My math teacher was explaining how to draw graphs of given functions. For $f(x)=x^x$ he put the domain as $(0,\infty)$. Why is this true (if it is)? For $x= -2$, $(-2)^{-2}$ is $1/4$, and so the function is defined at $x= -2$. Isn't it?

Answer 1

For negative numbers, the sign of the function changes with the values of $x$ and hence plotting a continuous graph is not possible.

For simplicity, consider $x = -1$, Then $f(-1) = (-1)^{-1} = -1$.

Whereas at $x = -2$, $f(-2) = (-2)^{-2} = 1/4$

Answer 2

Powers of the negatives are problematic. You can define rational powers using roots, and some fail to exist ($(-\frac14)^{-\frac14}$ ?). An irrational power of a negative is even a worse beast.

But you are right, you could extend the domain to a subset of the negative rationals.

Answer 3

As drhab suggested, this is a nice way to answer your question. But as additional comment, personally, I would attribute this as a convention (and a very good one).

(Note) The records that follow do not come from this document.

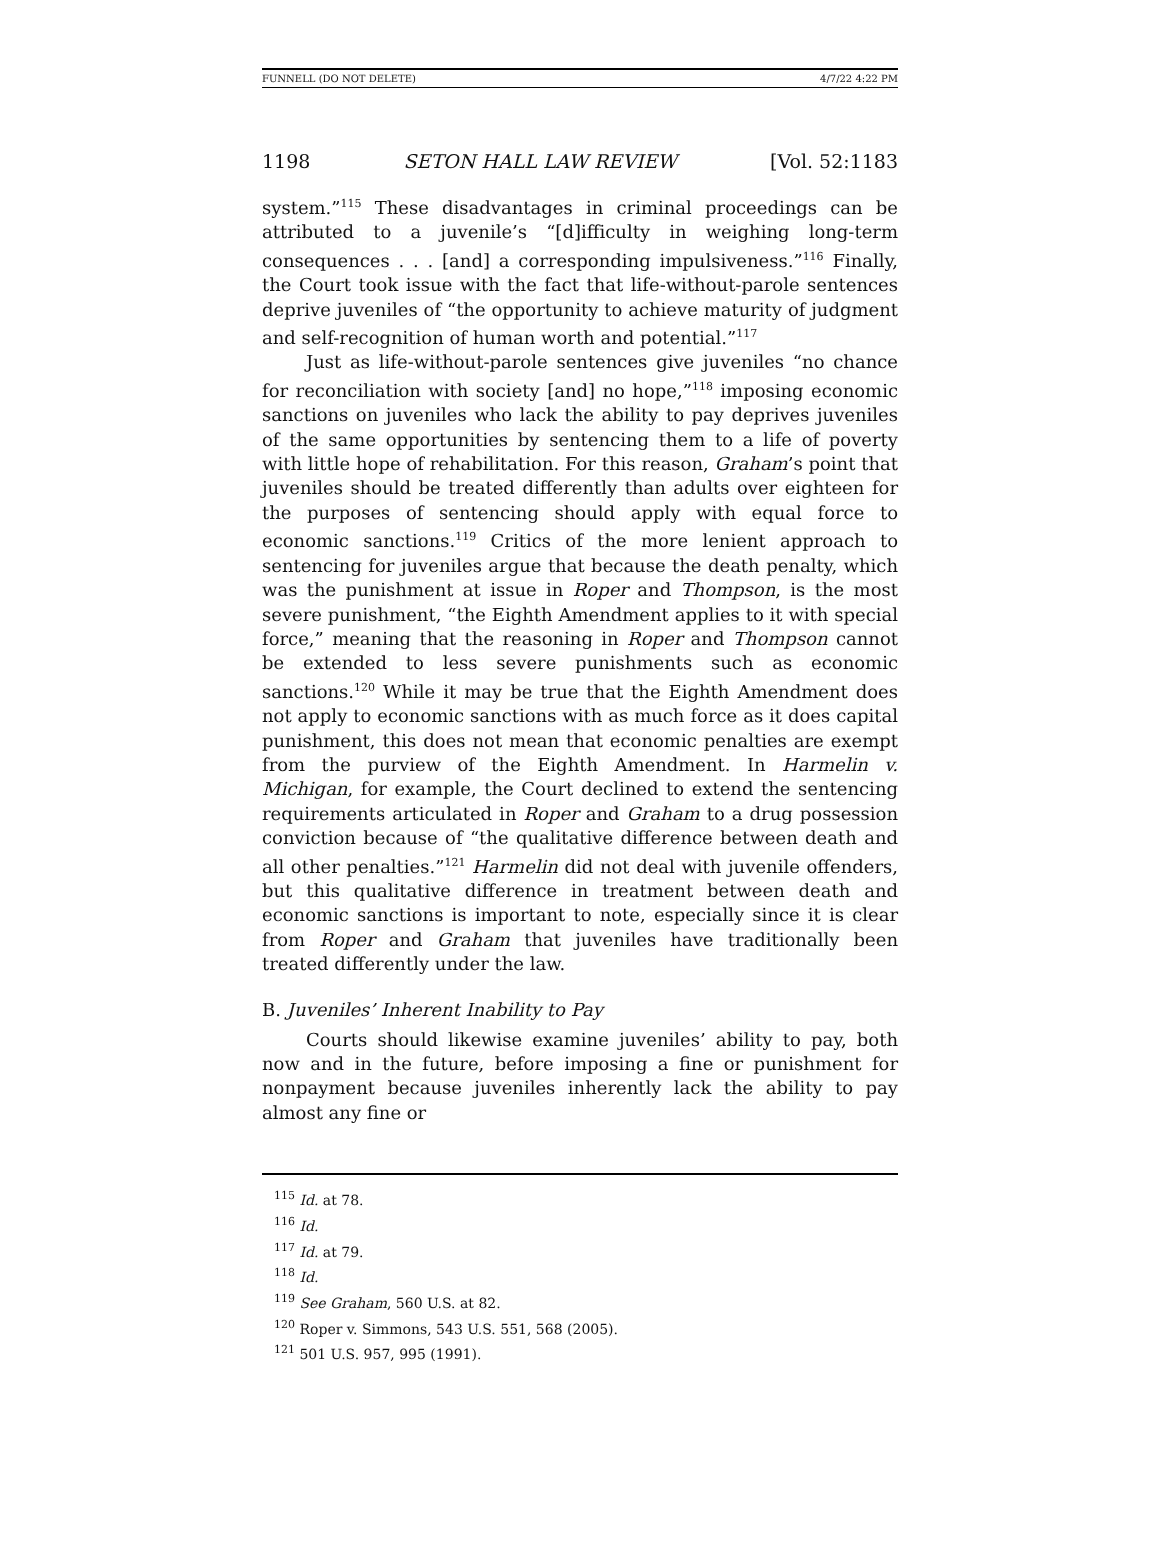FUNNELL (DO NOT DELETE) 4/7/22 4:22 PM
1198 SETON HALL LAW REVIEW [Vol. 52:1183
system.”<sup>115</sup> These disadvantages in criminal proceedings can be attributed to a juvenile’s “[d]ifficulty in weighing long-term consequences . . . [and] a corresponding impulsiveness.”<sup>116</sup> Finally, the Court took issue with the fact that life-without-parole sentences deprive juveniles of “the opportunity to achieve maturity of judgment and self-recognition of human worth and potential.”<sup>117</sup>
Just as life-without-parole sentences give juveniles “no chance for reconciliation with society [and] no hope,”<sup>118</sup> imposing economic sanctions on juveniles who lack the ability to pay deprives juveniles of the same opportunities by sentencing them to a life of poverty with little hope of rehabilitation. For this reason, Graham’s point that juveniles should be treated differently than adults over eighteen for the purposes of sentencing should apply with equal force to economic sanctions.<sup>119</sup> Critics of the more lenient approach to sentencing for juveniles argue that because the death penalty, which was the punishment at issue in Roper and Thompson, is the most severe punishment, “the Eighth Amendment applies to it with special force,” meaning that the reasoning in Roper and Thompson cannot be extended to less severe punishments such as economic sanctions.<sup>120</sup> While it may be true that the Eighth Amendment does not apply to economic sanctions with as much force as it does capital punishment, this does not mean that economic penalties are exempt from the purview of the Eighth Amendment. In Harmelin v. Michigan, for example, the Court declined to extend the sentencing requirements articulated in Roper and Graham to a drug possession conviction because of “the qualitative difference between death and all other penalties.”<sup>121</sup> Harmelin did not deal with juvenile offenders, but this qualitative difference in treatment between death and economic sanctions is important to note, especially since it is clear from Roper and Graham that juveniles have traditionally been treated differently under the law.
B. Juveniles’ Inherent Inability to Pay
Courts should likewise examine juveniles’ ability to pay, both now and in the future, before imposing a fine or punishment for nonpayment because juveniles inherently lack the ability to pay almost any fine or
<sup>115</sup> Id. at 78.
<sup>116</sup> Id.
<sup>117</sup> Id. at 79.
<sup>118</sup> Id.
<sup>119</sup> See Graham, 560 U.S. at 82.
<sup>120</sup> Roper v. Simmons, 543 U.S. 551, 568 (2005).
<sup>121</sup> 501 U.S. 957, 995 (1991).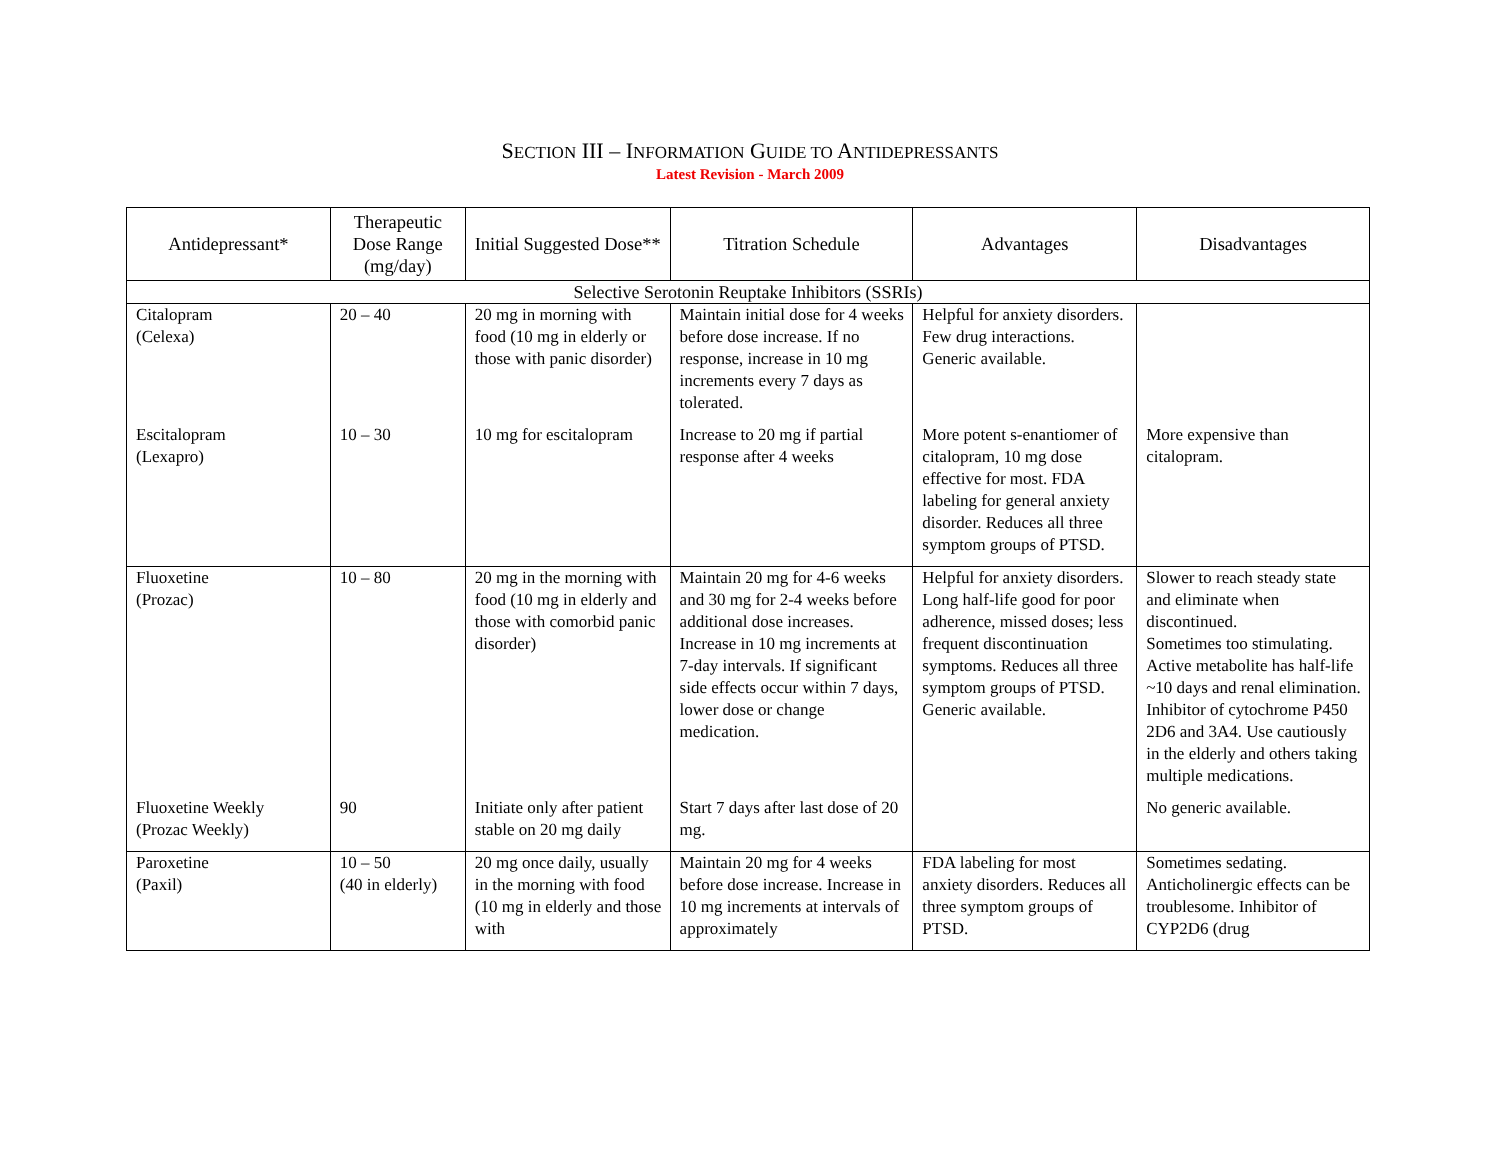SECTION III – INFORMATION GUIDE TO ANTIDEPRESSANTS
Latest Revision - March 2009
| Antidepressant* | Therapeutic Dose Range (mg/day) | Initial Suggested Dose** | Titration Schedule | Advantages | Disadvantages |
| --- | --- | --- | --- | --- | --- |
| Selective Serotonin Reuptake Inhibitors (SSRIs) | | | | | |
| Citalopram (Celexa) | 20 – 40 | 20 mg in morning with food (10 mg in elderly or those with panic disorder) | Maintain initial dose for 4 weeks before dose increase. If no response, increase in 10 mg increments every 7 days as tolerated. | Helpful for anxiety disorders. Few drug interactions. Generic available. | |
| Escitalopram (Lexapro) | 10 – 30 | 10 mg for escitalopram | Increase to 20 mg if partial response after 4 weeks | More potent s-enantiomer of citalopram, 10 mg dose effective for most. FDA labeling for general anxiety disorder. Reduces all three symptom groups of PTSD. | More expensive than citalopram. |
| Fluoxetine (Prozac) | 10 – 80 | 20 mg in the morning with food (10 mg in elderly and those with comorbid panic disorder) | Maintain 20 mg for 4-6 weeks and 30 mg for 2-4 weeks before additional dose increases. Increase in 10 mg increments at 7-day intervals. If significant side effects occur within 7 days, lower dose or change medication. | Helpful for anxiety disorders. Long half-life good for poor adherence, missed doses; less frequent discontinuation symptoms. Reduces all three symptom groups of PTSD. Generic available. | Slower to reach steady state and eliminate when discontinued. Sometimes too stimulating. Active metabolite has half-life ~10 days and renal elimination. Inhibitor of cytochrome P450 2D6 and 3A4. Use cautiously in the elderly and others taking multiple medications. |
| Fluoxetine Weekly (Prozac Weekly) | 90 | Initiate only after patient stable on 20 mg daily | Start 7 days after last dose of 20 mg. | | No generic available. |
| Paroxetine (Paxil) | 10 – 50 (40 in elderly) | 20 mg once daily, usually in the morning with food (10 mg in elderly and those with | Maintain 20 mg for 4 weeks before dose increase. Increase in 10 mg increments at intervals of approximately | FDA labeling for most anxiety disorders. Reduces all three symptom groups of PTSD. | Sometimes sedating. Anticholinergic effects can be troublesome. Inhibitor of CYP2D6 (drug |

Technically, there is no supposed "right" or "wrong" here, but appending additional elements for which $x^x$ is defined in the reals is probably not that good of an idea.

Of course, $x^x$ is defined (in the real numbers) for some $x < 0$, but for most $x < 0$ (like $x = -1/2$ or $x = - \pi$ or $x = -3/4$), $x^x$ is not defined. Ideally, we would like our function $x^x$ to satisfy a number of nice properties on its domain, like continuity, differentiability, etc., but defining the domain of $x^x$ to be $[0, +\infty)$ and the union of all the nonpositive integers we would lose all of these properties.

Moreover, $f(x) = x^x$ is defined in the complex numbers without any of the sort of problems that real numbers face, so as Marc van Leeuwen said, why would we want to mix two different definitions that describe the same idea in such an unfruitful manner? It's better just to restrict $x^x$ to the domain $[0, +\infty)$.